After storm of protest: emaciated elephant no longer has to walk in parade in Sri Lanka

An emaciated elephant no longer has to walk along in a parade in Sri Lanka after a storm of protest on social media. An animal protection organization shared photos of 70-year-old Tikiri and they were greeted with horror. The organization of the Buddhist festival in the city of Kandy announced a day later that the animal of its owners no longer had to participate in the closing show of the annual ten-day event.

It was the Thai Save Elephant Foundation – who stands up for the Asian elephant – who rang the bell on Tuesday. She shared photos of Tikiri on social media, who had to walk along with some 60 other elephants in a parade for the popular Perahera festival.


That parade starts early in the evening and lasts well into the night, 10 evenings in a row. The elephants have to walk for miles, in the crowds, the noise, the smoke, and the fireworks.

“No one sees her bony body or her weakened condition, because of her costume,” Save Elephant Foundation wrote with some shocking photos. “No one sees the tears in her eyes, injured by the bright lights that decorate her mask, no one sees her difficulty to step as her legs are short shackled while she walks.”
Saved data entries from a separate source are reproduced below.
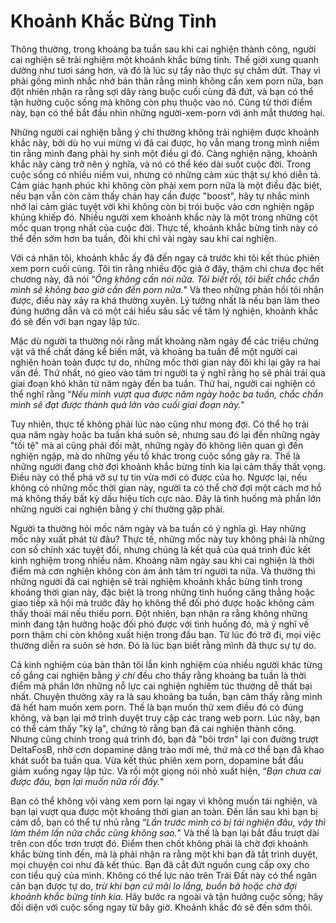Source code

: # Khoảnh Khắc Bừng Tỉnh

Thông thường, trong khoảng ba tuần sau khi cai nghiện thành công, người cai nghiện sẽ trải nghiệm một khoảnh khắc bừng tỉnh. Thế giới xung quanh dường như tươi sáng hơn, và đó là lúc sự tẩy não thực sự chấm dứt. Thay vì phải gồng mình nhắc nhở bản thân rằng mình không cần xem porn nữa, bạn đột nhiên nhận ra rằng sợi dây ràng buộc cuối cùng đã đứt, và bạn có thể tận hưởng cuộc sống mà không còn phụ thuộc vào nó. Cũng từ thời điểm này, bạn có thể bắt đầu nhìn những người-xem-porn với ánh mắt thương hại.

Những người cai nghiện bằng ý chí thường không trải nghiệm được khoảnh khắc này, bởi dù họ vui mừng vì đã cai được, họ vẫn mang trong mình niềm tin rằng mình đang phải hy sinh một điều gì đó. Càng nghiện nặng, khoảnh khắc này càng trở nên ý nghĩa, và nó có thể kéo dài suốt cuộc đời. Trong cuộc sống có nhiều niềm vui, nhưng có những cảm xúc thật sự khó diễn tả. Cảm giác hạnh phúc khi không còn phải xem porn nữa là một điều đặc biệt, nếu bạn vẫn còn cảm thấy chán hay cần được "boost", hãy tự nhắc mình nhớ lại cảm giác tuyệt vời khi không còn bị trói buộc vào cơn nghiện ngập khủng khiếp đó. Nhiều người xem khoảnh khắc này là một trong những cột mốc quan trọng nhất của cuộc đời. Thực tế, khoảnh khắc bừng tỉnh này có thể đến sớm hơn ba tuần, đôi khi chỉ vài ngày sau khi cai nghiện.

Với cá nhân tôi, khoảnh khắc ấy đã đến ngay cả trước khi tôi kết thúc phiên xem porn cuối cùng. Tôi tin rằng nhiều độc giả ở đây, thậm chí chưa đọc hết chương này, đã nói “*Ông không cần nói nữa. Tôi biết rồi, tôi biết chắc chắn mình sẽ không bao giờ cần đến porn nữa.*" Và theo những phản hồi tôi nhận được, điều này xảy ra khá thường xuyên. Lý tưởng nhất là nếu bạn làm theo đúng hướng dẫn và có một cái hiểu sâu sắc về tâm lý nghiện, khoảnh khắc đó sẽ đến với bạn ngay lập tức.

Mặc dù người ta thường nói rằng mất khoảng năm ngày để các triệu chứng vật vã thể chất đáng kể biến mất, và khoảng ba tuần để một người cai nghiện hoàn toàn được tự do, những mốc thời gian này đôi khi lại gây ra hai vấn đề. Thứ nhất, nó gieo vào tâm trí người ta ý nghĩ rằng họ sẽ phải trải qua giai đoạn khó khăn từ năm ngày đến ba tuần. Thứ hai, người cai nghiện có thể nghĩ rằng “*Nếu mình vượt qua được năm ngày hoặc ba tuần, chắc chắn mình sẽ đạt được thành quả lớn vào cuối giai đoạn này.*"

Tuy nhiên, thực tế không phải lúc nào cũng như mong đợi. Có thể họ trải qua năm ngày hoặc ba tuần khá suôn sẻ, nhưng sau đó lại đến những ngày "tồi tệ" mà ai cũng phải đối mặt, những ngày đó không liên quan gì đến nghiện ngập, mà do những yếu tố khác trong cuộc sống gây ra. Thế là những người đang chờ đợi khoảnh khắc bừng tỉnh kia lại cảm thấy thất vọng. Điều này có thể phá vỡ sự tự tin vừa mới có được của họ. Ngược lại, nếu không có những mốc thời gian này, người ta có thể chờ đợi một cách mơ hồ mà không thấy bất kỳ dấu hiệu tích cực nào. Đây là tình huống mà phần lớn những người cai nghiện bằng ý chí thường gặp phải.

Người ta thường hỏi mốc năm ngày và ba tuần có ý nghĩa gì. Hay những mốc này xuất phát từ đâu? Thực tế, những mốc này tuy không phải là những con số chính xác tuyệt đối, nhưng chúng là kết quả của quá trình đúc kết kinh nghiệm trong nhiều năm. Khoảng năm ngày sau khi cai nghiện là thời điểm mà cơn nghiện không còn ám ảnh tâm trí người ta nữa. Và thường thì những người đã cai nghiện sẽ trải nghiệm khoảnh khắc bừng tỉnh trong khoảng thời gian này, đặc biệt là trong những tình huống căng thẳng hoặc giao tiếp xã hội mà trước đây họ không thể đối phó được hoặc không cảm thấy thoải mái nếu thiếu porn. Đột nhiên, bạn nhận ra rằng không những mình đang tận hưởng hoặc đối phó được với tình huống đó, mà ý nghĩ về porn thậm chí còn không xuất hiện trong đầu bạn. Từ lúc đó trở đi, mọi việc thường diễn ra suôn sẻ hơn. Đó là lúc bạn biết rằng mình đã thực sự tự do.

Cả kinh nghiệm của bản thân tôi lẫn kinh nghiệm của nhiều người khác từng cố gắng cai nghiện bằng *ý chí* đều cho thấy rằng khoảng ba tuần là thời điểm mà phần lớn những nỗ lực cai nghiện nghiêm túc thường dễ thất bại nhất. Chuyện thường xảy ra là sau khoảng ba tuần, bạn cảm thấy rằng mình đã hết ham muốn xem porn. Thế là bạn muốn thử xem điều đó có đúng không, và bạn lại mở trình duyệt truy cập các trang web porn. Lúc này, bạn có thể cảm thấy "kỳ lạ", chứng tỏ rằng bạn đã cai nghiện thành công. Nhưng cũng chính trong quá trình đó, bạn đã "bôi trơn" lại con đường trượt DeltaFosB, nhờ cơn dopamine dâng trào mới mẻ, thứ mà cơ thể bạn đã khao khát suốt ba tuần qua. Vừa kết thúc phiên xem porn, dopamine bắt đầu giảm xuống ngay lập tức. Và rồi một giọng nói nhỏ xuất hiện, “*Bạn chưa cai được đâu, bạn lại muốn nữa rồi đấy.*"

Bạn có thể không vội vàng xem porn lại ngay vì không muốn tái nghiện, và bạn lại vượt qua được một khoảng thời gian an toàn. Đến lần sau khi bạn bị cám dỗ, bạn có thể tự nhủ rằng “*Lần trước mình có bị tái nghiện đâu, vậy thì làm thêm lần nữa chắc cũng không sao.*"  Và thế là bạn lại bắt đầu trượt dài trên con dốc trơn trượt đó. Điểm then chốt không phải là chờ đợi khoảnh khắc bừng tỉnh đến, mà là phải nhận ra rằng một khi bạn đã tắt trình duyệt, mọi chuyện coi như đã kết thúc. Bạn đã cắt đứt nguồn cung cấp oxy cho con tiểu quỷ của mình. Không có thế lực nào trên Trái Đất này có thể ngăn cản bạn được tự do, *trừ khi bạn cứ mãi lo lắng, buồn bã hoặc chờ đợi khoảnh khắc bừng tỉnh kia.* Hãy bước ra ngoài và tận hưởng cuộc sống; hãy đối diện với cuộc sống ngay từ bây giờ. Khoảnh khắc đó sẽ đến sớm thôi.
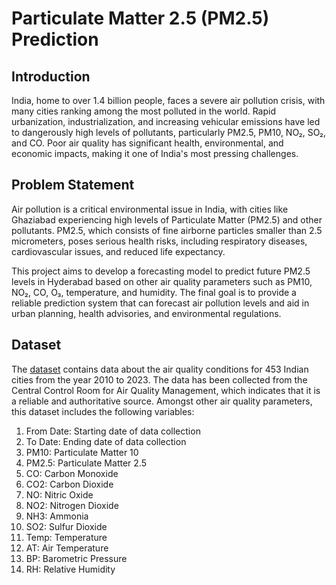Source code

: # Particulate Matter 2.5 (PM2.5) Prediction
## Introduction
India, home to over 1.4 billion people, faces a severe air pollution crisis, with many cities ranking among the most polluted in the world. Rapid urbanization, industrialization, and increasing vehicular emissions have led to dangerously high levels of pollutants, particularly PM2.5, PM10, NO₂, SO₂, and CO. Poor air quality has significant health, environmental, and economic impacts, making it one of India's most pressing challenges.

## Problem Statement
Air pollution is a critical environmental issue in India, with cities like Ghaziabad experiencing high levels of Particulate Matter (PM2.5) and other pollutants. PM2.5, which consists of fine airborne particles smaller than 2.5 micrometers, poses serious health risks, including respiratory diseases, cardiovascular issues, and reduced life expectancy.

This project aims to develop a forecasting model to predict future PM2.5 levels in Hyderabad based on other air quality parameters such as PM10, NO₂, CO, O₃, temperature, and humidity. The final goal is to provide a reliable prediction system that can forecast air pollution levels and aid in urban planning, health advisories, and environmental regulations.

## Dataset
The [dataset](https://www.kaggle.com/datasets/abhisheksjha/time-series-air-quality-data-of-india-2010-2023/data) contains data about the air quality conditions for 453 Indian cities from the year 2010 to 2023. The data has been collected from the Central Control Room for Air Quality Management, which indicates that it is a reliable and authoritative source. Amongst other air quality parameters, this dataset includes the following variables:
1. From Date: Starting date of data collection
2. To Date: Ending date of data collection
3. PM10: Particulate Matter 10
4. PM2.5: Particulate Matter 2.5
5. CO: Carbon Monoxide
6. CO2: Carbon Dioxide
7. NO: Nitric Oxide
8. NO2: Nitrogen Dioxide
9. NH3: Ammonia
10. SO2: Sulfur Dioxide
11. Temp: Temperature
12. AT: Air Temperature
13. BP: Barometric Pressure
14. RH: Relative Humidity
Many people shared the post and hundreds expressed their horror. “This is worse than bad,” it sounds. “I have tears in my eyes. This beautiful lady must be taken to a place where she can spend her old age in peace. This breaks my heart.”


A day later, there was a reaction from the head keeper of the Temple of the Tooth, who organizes the festival. Pradeep Nilanga Dela stated to the French press agency AFP that Tikiri would not participate in the grand final of the event on Wednesday.

After storm of protest: emaciated elephant no longer has to walk in parade in Sri Lanka

According to the man, the owners of the animal had told him that the “medical condition” of the elephant did not allow it and that Tikiri was being “treated.”

Elephant expert Jayantha Jayewardene, among others, was relieved. He described the way Tikiri was treated as “inhuman.” “The animal is clearly severely malnourished and is close to its death,” AFP said. “Owners let their elephants parade to honor it. They don’t do it for the animal itself. Such a thing should not be possible.”


In the meantime, animal rights activists have also launched a petition asking the Government of Sri Lanka to “put an end to the barbaric torture and abuse”. According to the American news channel CNN, more than 8,000 people have already signed it. Tourists are also called to boycott the festival.